- [WHAT THIS TASK INVOLVES]:
Start at the line with "index tip: (859, 854)" in the records below, stop at the line with "pinky mcp: (51, 159)", and return every line in that span exactly, the two end lines included.

____ RAW DATA

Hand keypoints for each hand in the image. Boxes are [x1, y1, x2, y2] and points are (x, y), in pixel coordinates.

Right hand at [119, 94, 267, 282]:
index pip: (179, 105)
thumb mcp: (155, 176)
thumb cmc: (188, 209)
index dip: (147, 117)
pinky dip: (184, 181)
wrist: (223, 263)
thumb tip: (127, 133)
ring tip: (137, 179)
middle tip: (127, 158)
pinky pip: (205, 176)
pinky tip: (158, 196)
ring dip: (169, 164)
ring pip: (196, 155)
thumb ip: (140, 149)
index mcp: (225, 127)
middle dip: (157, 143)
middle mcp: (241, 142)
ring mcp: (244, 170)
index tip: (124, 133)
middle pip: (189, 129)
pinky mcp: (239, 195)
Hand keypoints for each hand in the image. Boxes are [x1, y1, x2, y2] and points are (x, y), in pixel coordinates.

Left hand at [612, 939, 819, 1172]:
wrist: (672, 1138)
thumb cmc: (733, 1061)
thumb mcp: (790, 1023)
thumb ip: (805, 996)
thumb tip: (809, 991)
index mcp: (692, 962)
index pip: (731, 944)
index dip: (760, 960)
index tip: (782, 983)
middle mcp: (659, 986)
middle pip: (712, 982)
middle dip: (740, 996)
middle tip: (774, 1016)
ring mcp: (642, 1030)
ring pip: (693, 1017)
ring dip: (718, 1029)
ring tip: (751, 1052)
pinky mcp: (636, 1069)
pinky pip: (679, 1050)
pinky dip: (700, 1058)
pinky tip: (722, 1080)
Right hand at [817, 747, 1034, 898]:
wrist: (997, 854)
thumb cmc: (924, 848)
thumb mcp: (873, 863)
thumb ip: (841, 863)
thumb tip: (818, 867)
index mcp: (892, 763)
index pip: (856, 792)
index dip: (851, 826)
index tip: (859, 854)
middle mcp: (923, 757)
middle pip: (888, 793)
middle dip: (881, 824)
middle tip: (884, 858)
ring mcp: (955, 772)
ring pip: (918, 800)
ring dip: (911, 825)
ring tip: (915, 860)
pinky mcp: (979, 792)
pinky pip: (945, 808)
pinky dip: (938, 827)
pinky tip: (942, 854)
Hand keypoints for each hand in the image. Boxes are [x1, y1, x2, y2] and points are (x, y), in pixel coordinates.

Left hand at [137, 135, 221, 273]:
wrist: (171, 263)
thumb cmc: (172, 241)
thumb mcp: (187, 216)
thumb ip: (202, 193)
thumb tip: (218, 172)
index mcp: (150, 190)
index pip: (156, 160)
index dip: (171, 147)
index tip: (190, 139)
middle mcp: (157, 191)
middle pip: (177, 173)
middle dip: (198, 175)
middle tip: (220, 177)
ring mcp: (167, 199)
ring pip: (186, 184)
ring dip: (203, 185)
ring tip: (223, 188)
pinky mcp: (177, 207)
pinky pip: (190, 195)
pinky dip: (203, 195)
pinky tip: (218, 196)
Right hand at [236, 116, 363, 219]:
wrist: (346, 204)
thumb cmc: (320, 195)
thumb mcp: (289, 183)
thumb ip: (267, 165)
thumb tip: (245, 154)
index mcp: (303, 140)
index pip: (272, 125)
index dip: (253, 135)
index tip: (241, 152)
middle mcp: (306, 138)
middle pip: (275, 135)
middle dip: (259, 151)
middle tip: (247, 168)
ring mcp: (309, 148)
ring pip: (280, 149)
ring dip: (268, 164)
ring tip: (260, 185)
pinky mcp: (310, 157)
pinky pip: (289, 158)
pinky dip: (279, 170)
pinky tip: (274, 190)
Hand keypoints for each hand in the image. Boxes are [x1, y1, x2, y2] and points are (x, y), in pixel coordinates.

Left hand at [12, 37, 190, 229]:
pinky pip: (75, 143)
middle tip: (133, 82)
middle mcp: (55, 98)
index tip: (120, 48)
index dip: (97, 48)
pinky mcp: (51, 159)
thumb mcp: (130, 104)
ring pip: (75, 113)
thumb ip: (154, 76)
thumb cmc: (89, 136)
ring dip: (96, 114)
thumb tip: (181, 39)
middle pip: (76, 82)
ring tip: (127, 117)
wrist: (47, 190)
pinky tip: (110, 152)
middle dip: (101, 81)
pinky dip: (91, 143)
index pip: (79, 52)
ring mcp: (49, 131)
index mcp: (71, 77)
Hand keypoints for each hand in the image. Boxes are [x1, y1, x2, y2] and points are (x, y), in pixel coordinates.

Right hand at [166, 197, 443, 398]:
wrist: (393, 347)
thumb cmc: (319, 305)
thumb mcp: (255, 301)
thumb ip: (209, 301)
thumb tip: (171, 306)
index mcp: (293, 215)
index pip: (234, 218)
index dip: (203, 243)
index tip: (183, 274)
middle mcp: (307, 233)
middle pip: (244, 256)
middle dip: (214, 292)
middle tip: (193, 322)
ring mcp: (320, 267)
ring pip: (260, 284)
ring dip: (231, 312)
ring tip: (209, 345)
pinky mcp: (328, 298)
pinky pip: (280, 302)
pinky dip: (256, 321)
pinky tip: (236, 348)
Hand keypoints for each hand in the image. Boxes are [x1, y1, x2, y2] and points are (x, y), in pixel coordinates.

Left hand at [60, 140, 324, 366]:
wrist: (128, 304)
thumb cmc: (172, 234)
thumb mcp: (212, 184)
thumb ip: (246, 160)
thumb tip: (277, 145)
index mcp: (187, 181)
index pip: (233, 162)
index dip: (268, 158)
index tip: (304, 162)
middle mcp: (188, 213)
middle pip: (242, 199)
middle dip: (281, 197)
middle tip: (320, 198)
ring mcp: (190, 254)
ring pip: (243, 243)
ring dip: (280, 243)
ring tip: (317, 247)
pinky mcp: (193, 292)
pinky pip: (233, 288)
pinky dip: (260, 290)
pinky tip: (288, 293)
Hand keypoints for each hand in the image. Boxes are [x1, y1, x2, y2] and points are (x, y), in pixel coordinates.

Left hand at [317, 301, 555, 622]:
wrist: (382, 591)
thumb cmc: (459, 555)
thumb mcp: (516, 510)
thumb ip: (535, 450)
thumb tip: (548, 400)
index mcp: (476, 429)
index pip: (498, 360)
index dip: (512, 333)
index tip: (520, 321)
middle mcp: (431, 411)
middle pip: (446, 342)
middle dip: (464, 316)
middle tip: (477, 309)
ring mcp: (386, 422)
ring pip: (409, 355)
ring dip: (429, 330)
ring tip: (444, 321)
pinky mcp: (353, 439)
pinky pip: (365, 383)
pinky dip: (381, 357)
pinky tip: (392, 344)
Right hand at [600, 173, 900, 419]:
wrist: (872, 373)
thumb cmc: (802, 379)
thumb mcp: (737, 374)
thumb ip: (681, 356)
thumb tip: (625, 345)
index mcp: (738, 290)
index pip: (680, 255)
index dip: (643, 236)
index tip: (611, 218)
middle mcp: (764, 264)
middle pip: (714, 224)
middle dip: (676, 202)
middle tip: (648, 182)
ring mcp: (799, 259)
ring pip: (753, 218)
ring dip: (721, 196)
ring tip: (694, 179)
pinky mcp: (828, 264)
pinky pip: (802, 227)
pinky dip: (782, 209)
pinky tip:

________

- [COMPLETED EXERCISE]:
index tip: (859, 854)
middle mcp: (923, 757)
middle pip: (888, 793)
middle dip: (881, 824)
middle tip: (884, 858)
ring mcp: (955, 772)
ring pip: (918, 800)
ring dip: (911, 825)
ring tip: (915, 860)
pinky mcp: (979, 792)
pinky pip: (945, 808)
pinky dip: (938, 827)
pinky tip: (942, 854)
Hand keypoints for each hand in the image. Boxes are [x1, y1, x2, y2] and points are (x, y), in pixel coordinates.

Left hand at [137, 135, 221, 273]:
wrist: (171, 263)
thumb cmc: (172, 241)
thumb mcp: (187, 216)
thumb ip: (202, 193)
thumb tip: (218, 172)
index mcp: (150, 190)
index pip: (156, 160)
index dip: (171, 147)
index tip: (190, 139)
middle mcp: (157, 191)
middle pip: (177, 173)
middle dip: (198, 175)
middle tip: (220, 177)
ring mcp: (167, 199)
ring pip: (186, 184)
ring dip: (203, 185)
ring tip: (223, 188)
pinky mcp: (177, 207)
pinky pip: (190, 195)
pinky dip: (203, 195)
pinky tip: (218, 196)
Right hand at [236, 116, 363, 219]:
wrist: (346, 204)
thumb cmc: (320, 195)
thumb mcp: (289, 183)
thumb ip: (267, 165)
thumb tip: (245, 154)
index mcp: (303, 140)
index pip: (272, 125)
index dip: (253, 135)
index tip: (241, 152)
middle mcp: (306, 138)
middle pip: (275, 135)
middle dip: (259, 151)
middle tip: (247, 168)
ring mcp: (309, 148)
ring pip: (280, 149)
ring dip: (268, 164)
ring tip: (260, 185)
pinky mcp: (310, 157)
pinky pip: (289, 158)
pinky dip: (279, 170)
pinky tip: (274, 190)
Hand keypoints for each hand in the image. Boxes are [x1, y1, x2, y2] and points are (x, y), in pixel coordinates.

Left hand at [12, 37, 190, 229]:
pinky pip: (75, 143)
middle tip: (133, 82)
middle mcp: (55, 98)
index tip: (120, 48)
index dip: (97, 48)
pinky mcp: (51, 159)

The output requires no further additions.